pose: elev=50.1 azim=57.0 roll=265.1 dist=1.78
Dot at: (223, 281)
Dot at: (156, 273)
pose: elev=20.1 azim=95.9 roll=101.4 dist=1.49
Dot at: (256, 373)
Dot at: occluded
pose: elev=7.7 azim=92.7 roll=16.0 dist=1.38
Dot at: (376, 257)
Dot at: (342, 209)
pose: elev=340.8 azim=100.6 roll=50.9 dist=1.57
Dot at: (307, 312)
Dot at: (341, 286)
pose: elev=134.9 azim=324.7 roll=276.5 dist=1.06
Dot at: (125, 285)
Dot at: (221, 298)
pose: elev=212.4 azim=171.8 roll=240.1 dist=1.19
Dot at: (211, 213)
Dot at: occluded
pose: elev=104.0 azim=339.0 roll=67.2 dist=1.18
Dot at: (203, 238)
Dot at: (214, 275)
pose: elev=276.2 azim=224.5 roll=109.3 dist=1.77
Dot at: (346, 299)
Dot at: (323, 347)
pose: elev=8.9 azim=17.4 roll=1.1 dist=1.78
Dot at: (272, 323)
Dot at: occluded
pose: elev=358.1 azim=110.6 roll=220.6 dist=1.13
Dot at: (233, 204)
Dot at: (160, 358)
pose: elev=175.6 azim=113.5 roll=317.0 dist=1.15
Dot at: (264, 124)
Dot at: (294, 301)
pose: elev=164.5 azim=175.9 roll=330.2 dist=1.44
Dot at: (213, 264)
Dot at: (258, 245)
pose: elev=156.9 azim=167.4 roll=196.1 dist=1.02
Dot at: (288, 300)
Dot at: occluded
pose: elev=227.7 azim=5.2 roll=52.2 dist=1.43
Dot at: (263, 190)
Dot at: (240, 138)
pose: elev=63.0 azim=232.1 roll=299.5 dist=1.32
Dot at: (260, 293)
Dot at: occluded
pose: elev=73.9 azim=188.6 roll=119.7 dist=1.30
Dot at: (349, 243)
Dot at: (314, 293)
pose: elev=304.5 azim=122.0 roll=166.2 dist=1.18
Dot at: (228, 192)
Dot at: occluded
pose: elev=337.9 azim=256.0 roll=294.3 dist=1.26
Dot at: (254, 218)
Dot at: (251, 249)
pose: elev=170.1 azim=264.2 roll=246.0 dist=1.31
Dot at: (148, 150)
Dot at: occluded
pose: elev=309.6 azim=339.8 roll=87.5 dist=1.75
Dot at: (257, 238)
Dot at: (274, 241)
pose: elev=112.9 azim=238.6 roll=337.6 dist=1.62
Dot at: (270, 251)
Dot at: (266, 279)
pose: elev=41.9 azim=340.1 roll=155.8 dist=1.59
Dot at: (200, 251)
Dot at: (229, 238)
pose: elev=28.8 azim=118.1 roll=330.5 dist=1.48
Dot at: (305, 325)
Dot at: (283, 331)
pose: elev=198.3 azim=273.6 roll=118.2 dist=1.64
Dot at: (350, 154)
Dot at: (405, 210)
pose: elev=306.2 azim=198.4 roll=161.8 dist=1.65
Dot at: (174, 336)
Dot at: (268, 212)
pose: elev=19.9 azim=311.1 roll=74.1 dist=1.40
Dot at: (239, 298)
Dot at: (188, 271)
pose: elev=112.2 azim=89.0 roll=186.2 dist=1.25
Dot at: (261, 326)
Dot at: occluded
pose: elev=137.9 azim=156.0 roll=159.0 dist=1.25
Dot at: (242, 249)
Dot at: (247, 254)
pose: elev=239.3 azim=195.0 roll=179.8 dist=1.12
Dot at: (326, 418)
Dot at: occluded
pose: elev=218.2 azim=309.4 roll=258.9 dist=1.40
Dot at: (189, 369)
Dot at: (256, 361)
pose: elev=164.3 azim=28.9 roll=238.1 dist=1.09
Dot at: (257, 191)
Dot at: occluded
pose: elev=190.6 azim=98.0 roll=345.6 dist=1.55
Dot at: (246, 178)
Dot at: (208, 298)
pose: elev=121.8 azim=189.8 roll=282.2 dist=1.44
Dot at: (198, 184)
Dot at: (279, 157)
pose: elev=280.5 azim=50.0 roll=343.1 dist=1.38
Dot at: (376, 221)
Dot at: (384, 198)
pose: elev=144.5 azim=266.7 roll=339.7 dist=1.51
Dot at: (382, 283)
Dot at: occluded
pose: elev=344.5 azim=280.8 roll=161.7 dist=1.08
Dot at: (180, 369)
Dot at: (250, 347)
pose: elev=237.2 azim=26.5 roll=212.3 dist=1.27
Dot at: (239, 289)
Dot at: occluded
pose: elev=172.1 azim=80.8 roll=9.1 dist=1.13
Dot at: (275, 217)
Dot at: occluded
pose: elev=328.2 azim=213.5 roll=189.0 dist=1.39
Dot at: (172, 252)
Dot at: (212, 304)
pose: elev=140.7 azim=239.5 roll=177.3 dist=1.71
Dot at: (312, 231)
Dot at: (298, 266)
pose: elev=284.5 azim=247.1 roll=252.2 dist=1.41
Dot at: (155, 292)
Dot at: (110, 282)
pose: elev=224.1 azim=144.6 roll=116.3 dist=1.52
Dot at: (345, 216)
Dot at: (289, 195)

★ ★ ★ ★ ★ ★ ★

→ **Goal**
Copy all of the records above, line for line, with no changes.

→ **Task output**
pose: elev=50.1 azim=57.0 roll=265.1 dist=1.78
Dot at: (223, 281)
Dot at: (156, 273)
pose: elev=20.1 azim=95.9 roll=101.4 dist=1.49
Dot at: (256, 373)
Dot at: occluded
pose: elev=7.7 azim=92.7 roll=16.0 dist=1.38
Dot at: (376, 257)
Dot at: (342, 209)
pose: elev=340.8 azim=100.6 roll=50.9 dist=1.57
Dot at: (307, 312)
Dot at: (341, 286)
pose: elev=134.9 azim=324.7 roll=276.5 dist=1.06
Dot at: (125, 285)
Dot at: (221, 298)
pose: elev=212.4 azim=171.8 roll=240.1 dist=1.19
Dot at: (211, 213)
Dot at: occluded
pose: elev=104.0 azim=339.0 roll=67.2 dist=1.18
Dot at: (203, 238)
Dot at: (214, 275)
pose: elev=276.2 azim=224.5 roll=109.3 dist=1.77
Dot at: (346, 299)
Dot at: (323, 347)
pose: elev=8.9 azim=17.4 roll=1.1 dist=1.78
Dot at: (272, 323)
Dot at: occluded
pose: elev=358.1 azim=110.6 roll=220.6 dist=1.13
Dot at: (233, 204)
Dot at: (160, 358)
pose: elev=175.6 azim=113.5 roll=317.0 dist=1.15
Dot at: (264, 124)
Dot at: (294, 301)
pose: elev=164.5 azim=175.9 roll=330.2 dist=1.44
Dot at: (213, 264)
Dot at: (258, 245)
pose: elev=156.9 azim=167.4 roll=196.1 dist=1.02
Dot at: (288, 300)
Dot at: occluded
pose: elev=227.7 azim=5.2 roll=52.2 dist=1.43
Dot at: (263, 190)
Dot at: (240, 138)
pose: elev=63.0 azim=232.1 roll=299.5 dist=1.32
Dot at: (260, 293)
Dot at: occluded
pose: elev=73.9 azim=188.6 roll=119.7 dist=1.30
Dot at: (349, 243)
Dot at: (314, 293)
pose: elev=304.5 azim=122.0 roll=166.2 dist=1.18
Dot at: (228, 192)
Dot at: occluded
pose: elev=337.9 azim=256.0 roll=294.3 dist=1.26
Dot at: (254, 218)
Dot at: (251, 249)
pose: elev=170.1 azim=264.2 roll=246.0 dist=1.31
Dot at: (148, 150)
Dot at: occluded
pose: elev=309.6 azim=339.8 roll=87.5 dist=1.75
Dot at: (257, 238)
Dot at: (274, 241)
pose: elev=112.9 azim=238.6 roll=337.6 dist=1.62
Dot at: (270, 251)
Dot at: (266, 279)
pose: elev=41.9 azim=340.1 roll=155.8 dist=1.59
Dot at: (200, 251)
Dot at: (229, 238)
pose: elev=28.8 azim=118.1 roll=330.5 dist=1.48
Dot at: (305, 325)
Dot at: (283, 331)
pose: elev=198.3 azim=273.6 roll=118.2 dist=1.64
Dot at: (350, 154)
Dot at: (405, 210)
pose: elev=306.2 azim=198.4 roll=161.8 dist=1.65
Dot at: (174, 336)
Dot at: (268, 212)
pose: elev=19.9 azim=311.1 roll=74.1 dist=1.40
Dot at: (239, 298)
Dot at: (188, 271)
pose: elev=112.2 azim=89.0 roll=186.2 dist=1.25
Dot at: (261, 326)
Dot at: occluded
pose: elev=137.9 azim=156.0 roll=159.0 dist=1.25
Dot at: (242, 249)
Dot at: (247, 254)
pose: elev=239.3 azim=195.0 roll=179.8 dist=1.12
Dot at: (326, 418)
Dot at: occluded
pose: elev=218.2 azim=309.4 roll=258.9 dist=1.40
Dot at: (189, 369)
Dot at: (256, 361)
pose: elev=164.3 azim=28.9 roll=238.1 dist=1.09
Dot at: (257, 191)
Dot at: occluded
pose: elev=190.6 azim=98.0 roll=345.6 dist=1.55
Dot at: (246, 178)
Dot at: (208, 298)
pose: elev=121.8 azim=189.8 roll=282.2 dist=1.44
Dot at: (198, 184)
Dot at: (279, 157)
pose: elev=280.5 azim=50.0 roll=343.1 dist=1.38
Dot at: (376, 221)
Dot at: (384, 198)
pose: elev=144.5 azim=266.7 roll=339.7 dist=1.51
Dot at: (382, 283)
Dot at: occluded
pose: elev=344.5 azim=280.8 roll=161.7 dist=1.08
Dot at: (180, 369)
Dot at: (250, 347)
pose: elev=237.2 azim=26.5 roll=212.3 dist=1.27
Dot at: (239, 289)
Dot at: occluded
pose: elev=172.1 azim=80.8 roll=9.1 dist=1.13
Dot at: (275, 217)
Dot at: occluded
pose: elev=328.2 azim=213.5 roll=189.0 dist=1.39
Dot at: (172, 252)
Dot at: (212, 304)
pose: elev=140.7 azim=239.5 roll=177.3 dist=1.71
Dot at: (312, 231)
Dot at: (298, 266)
pose: elev=284.5 azim=247.1 roll=252.2 dist=1.41
Dot at: (155, 292)
Dot at: (110, 282)
pose: elev=224.1 azim=144.6 roll=116.3 dist=1.52
Dot at: (345, 216)
Dot at: (289, 195)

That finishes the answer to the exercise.